Description of the task:
What is the number of lines in these entries that include "Right"? Write that number and no other text.

Entries supplied:

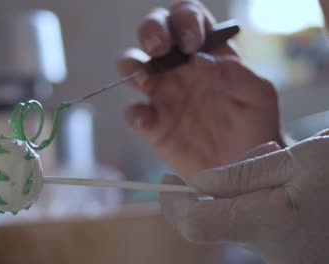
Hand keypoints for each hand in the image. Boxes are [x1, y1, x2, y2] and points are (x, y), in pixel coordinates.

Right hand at [118, 1, 282, 177]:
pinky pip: (133, 113)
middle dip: (151, 30)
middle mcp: (179, 67)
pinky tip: (148, 122)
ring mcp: (162, 94)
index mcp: (206, 52)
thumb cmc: (255, 127)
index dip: (184, 20)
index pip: (188, 18)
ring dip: (132, 65)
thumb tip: (200, 60)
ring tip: (146, 80)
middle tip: (160, 47)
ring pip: (132, 65)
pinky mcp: (152, 124)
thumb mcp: (258, 97)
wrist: (244, 168)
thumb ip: (236, 75)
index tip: (191, 42)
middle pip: (153, 32)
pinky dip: (135, 115)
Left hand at [160, 129, 328, 263]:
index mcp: (265, 225)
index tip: (165, 178)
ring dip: (250, 184)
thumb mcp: (296, 160)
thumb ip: (241, 175)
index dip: (172, 203)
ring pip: (241, 213)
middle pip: (219, 214)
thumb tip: (198, 182)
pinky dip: (265, 196)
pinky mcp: (294, 249)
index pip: (194, 223)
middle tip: (264, 155)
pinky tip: (295, 179)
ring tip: (289, 162)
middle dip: (226, 181)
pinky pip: (262, 220)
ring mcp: (284, 254)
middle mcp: (270, 249)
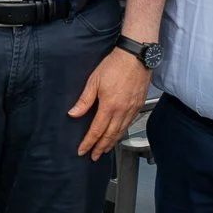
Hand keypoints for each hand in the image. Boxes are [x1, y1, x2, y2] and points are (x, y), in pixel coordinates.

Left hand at [69, 43, 151, 159]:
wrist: (136, 56)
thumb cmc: (115, 65)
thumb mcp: (94, 81)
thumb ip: (84, 100)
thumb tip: (73, 114)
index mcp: (109, 106)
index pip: (96, 130)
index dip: (89, 142)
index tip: (83, 151)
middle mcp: (122, 111)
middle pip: (110, 135)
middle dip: (101, 147)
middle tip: (94, 156)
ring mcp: (132, 109)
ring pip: (121, 131)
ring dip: (112, 142)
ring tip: (105, 149)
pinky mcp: (139, 105)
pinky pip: (129, 123)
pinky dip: (122, 132)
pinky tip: (118, 133)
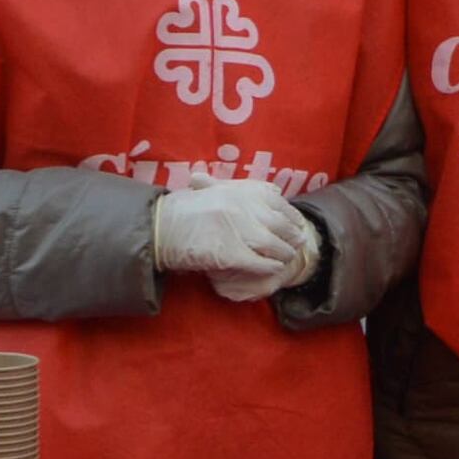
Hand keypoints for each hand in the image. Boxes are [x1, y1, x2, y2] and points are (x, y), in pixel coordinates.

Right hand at [150, 177, 314, 297]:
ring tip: (289, 258)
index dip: (291, 215)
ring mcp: (235, 229)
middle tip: (300, 243)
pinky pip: (258, 262)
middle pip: (279, 224)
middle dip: (292, 235)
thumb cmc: (184, 210)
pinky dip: (269, 266)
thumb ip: (244, 190)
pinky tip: (274, 268)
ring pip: (271, 244)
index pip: (277, 201)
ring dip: (283, 253)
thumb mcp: (215, 190)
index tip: (298, 223)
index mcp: (238, 190)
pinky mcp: (228, 252)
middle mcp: (239, 206)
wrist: (159, 228)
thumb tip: (275, 189)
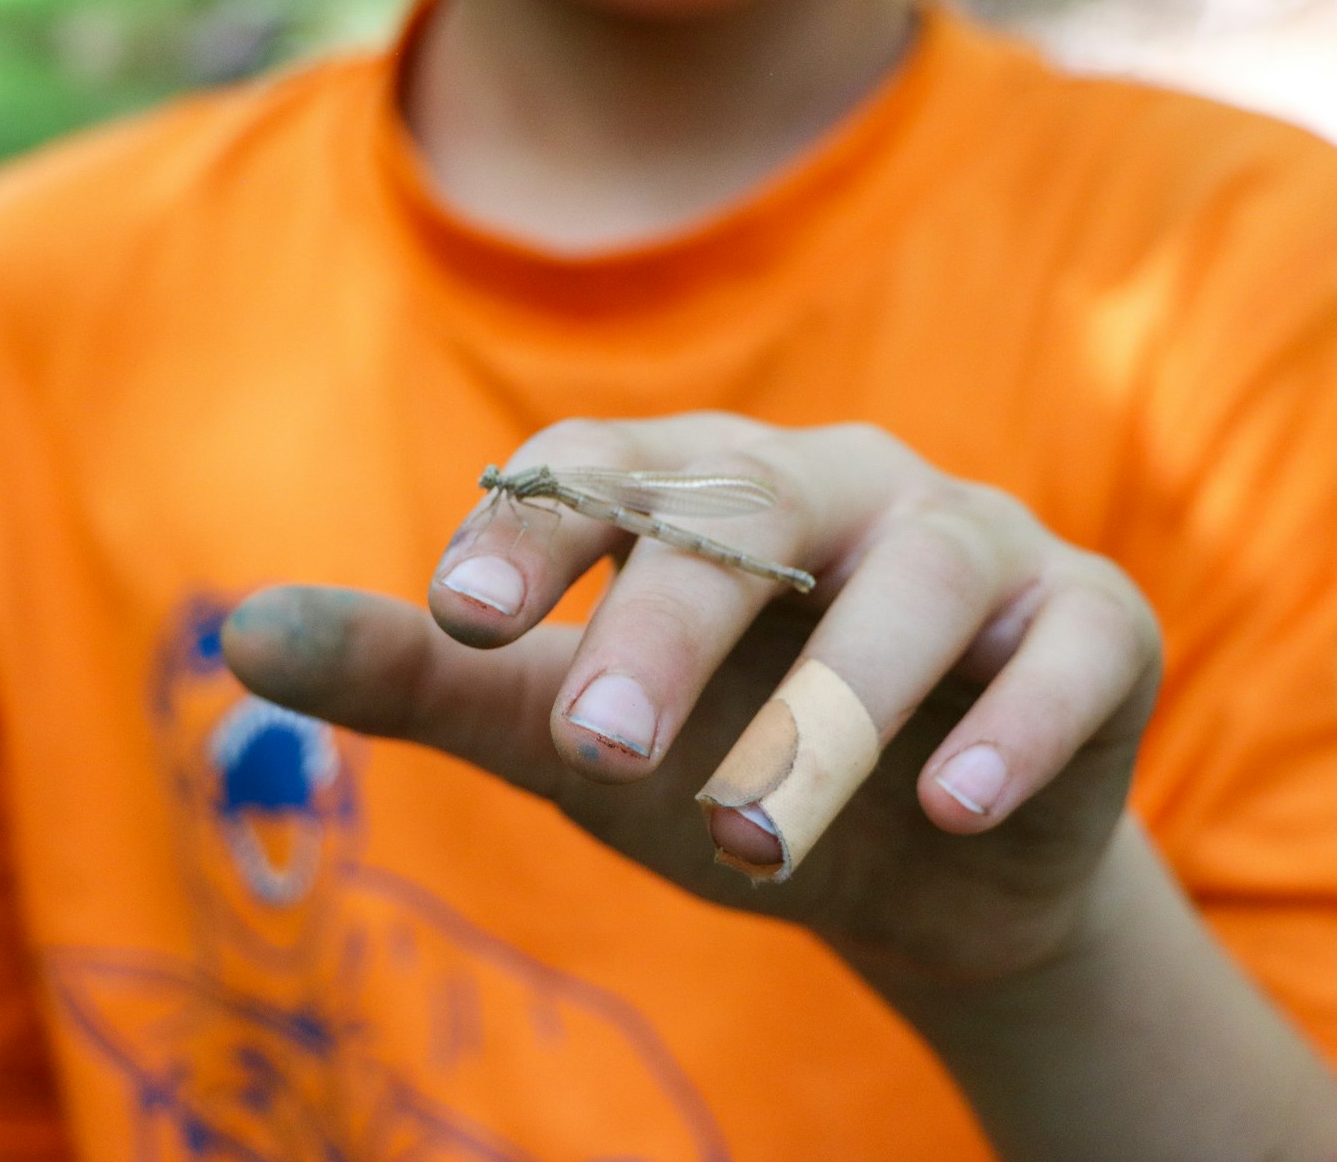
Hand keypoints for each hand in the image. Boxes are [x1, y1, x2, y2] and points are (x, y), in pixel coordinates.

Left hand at [222, 413, 1161, 988]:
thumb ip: (429, 677)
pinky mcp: (1092, 622)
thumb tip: (244, 636)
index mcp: (699, 487)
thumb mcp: (568, 733)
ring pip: (916, 582)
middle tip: (597, 747)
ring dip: (830, 711)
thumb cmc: (718, 765)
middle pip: (752, 511)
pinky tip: (947, 805)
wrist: (913, 868)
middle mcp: (835, 487)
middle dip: (673, 624)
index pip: (606, 468)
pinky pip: (1069, 648)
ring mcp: (973, 542)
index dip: (535, 529)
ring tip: (752, 835)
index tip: (460, 618)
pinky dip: (1011, 725)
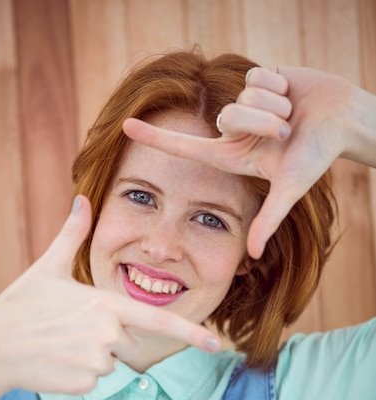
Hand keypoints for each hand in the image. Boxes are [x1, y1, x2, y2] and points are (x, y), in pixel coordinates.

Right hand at [0, 196, 219, 399]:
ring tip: (60, 344)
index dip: (191, 334)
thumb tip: (82, 199)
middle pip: (127, 342)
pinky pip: (94, 380)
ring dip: (91, 357)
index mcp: (104, 304)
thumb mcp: (48, 268)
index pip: (158, 321)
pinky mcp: (84, 384)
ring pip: (110, 363)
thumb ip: (72, 235)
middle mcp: (107, 334)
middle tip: (69, 330)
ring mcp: (96, 362)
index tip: (217, 345)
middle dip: (107, 339)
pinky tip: (55, 362)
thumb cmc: (21, 305)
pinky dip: (79, 374)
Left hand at [123, 66, 359, 257]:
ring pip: (243, 97)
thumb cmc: (317, 155)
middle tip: (287, 133)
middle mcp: (233, 130)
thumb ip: (269, 219)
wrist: (342, 120)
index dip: (155, 138)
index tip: (125, 127)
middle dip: (264, 123)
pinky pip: (257, 76)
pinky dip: (280, 85)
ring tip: (293, 115)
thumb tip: (254, 256)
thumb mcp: (290, 188)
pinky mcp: (257, 78)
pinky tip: (292, 95)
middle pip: (228, 117)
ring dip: (276, 106)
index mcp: (231, 155)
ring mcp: (243, 104)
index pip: (185, 146)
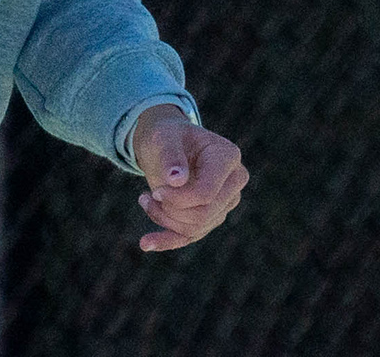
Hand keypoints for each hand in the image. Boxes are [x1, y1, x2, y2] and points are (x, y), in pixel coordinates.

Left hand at [130, 104, 248, 251]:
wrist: (165, 144)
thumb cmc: (167, 136)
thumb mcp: (163, 138)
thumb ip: (170, 155)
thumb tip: (177, 180)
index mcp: (228, 157)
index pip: (206, 193)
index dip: (177, 199)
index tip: (154, 190)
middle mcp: (234, 181)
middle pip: (204, 214)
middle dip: (170, 210)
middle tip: (147, 196)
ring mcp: (225, 201)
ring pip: (196, 227)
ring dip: (164, 219)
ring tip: (145, 200)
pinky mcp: (211, 216)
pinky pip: (191, 236)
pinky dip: (167, 241)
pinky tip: (146, 242)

Response to the exercise:
3